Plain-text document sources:
======
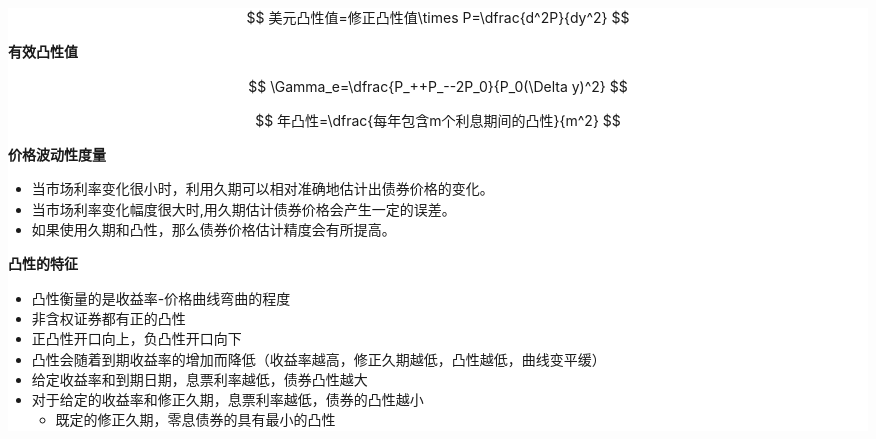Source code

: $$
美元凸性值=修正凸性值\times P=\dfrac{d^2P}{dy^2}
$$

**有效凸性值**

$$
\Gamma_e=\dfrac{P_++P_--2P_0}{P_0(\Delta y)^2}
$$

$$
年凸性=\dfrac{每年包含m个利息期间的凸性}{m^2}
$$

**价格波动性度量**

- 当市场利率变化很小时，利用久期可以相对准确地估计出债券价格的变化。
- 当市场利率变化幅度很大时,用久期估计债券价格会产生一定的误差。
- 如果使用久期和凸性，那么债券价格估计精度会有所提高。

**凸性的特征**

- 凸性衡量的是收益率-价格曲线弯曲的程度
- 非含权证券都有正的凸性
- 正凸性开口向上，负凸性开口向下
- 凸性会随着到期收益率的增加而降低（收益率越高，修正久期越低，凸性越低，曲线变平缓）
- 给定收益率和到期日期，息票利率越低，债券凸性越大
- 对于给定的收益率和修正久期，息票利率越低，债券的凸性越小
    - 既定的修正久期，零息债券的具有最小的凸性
======
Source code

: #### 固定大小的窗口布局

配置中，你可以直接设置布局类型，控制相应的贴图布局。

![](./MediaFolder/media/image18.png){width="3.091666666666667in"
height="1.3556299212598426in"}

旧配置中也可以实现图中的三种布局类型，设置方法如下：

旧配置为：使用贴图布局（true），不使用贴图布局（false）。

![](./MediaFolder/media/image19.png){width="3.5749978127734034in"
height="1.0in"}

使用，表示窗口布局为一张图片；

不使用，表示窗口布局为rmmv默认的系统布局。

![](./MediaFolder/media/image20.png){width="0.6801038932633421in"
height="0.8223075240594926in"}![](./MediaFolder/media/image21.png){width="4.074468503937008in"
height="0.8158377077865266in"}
======
Look above for the line containing "- 对于给定的收益率和修正久期，息票利率越低，债券的凸性越小". Output from there through the line containing "- 既定的修正久期，零息债券的具有最小的凸性", exactly and inclusively.

- 对于给定的收益率和修正久期，息票利率越低，债券的凸性越小
    - 既定的修正久期，零息债券的具有最小的凸性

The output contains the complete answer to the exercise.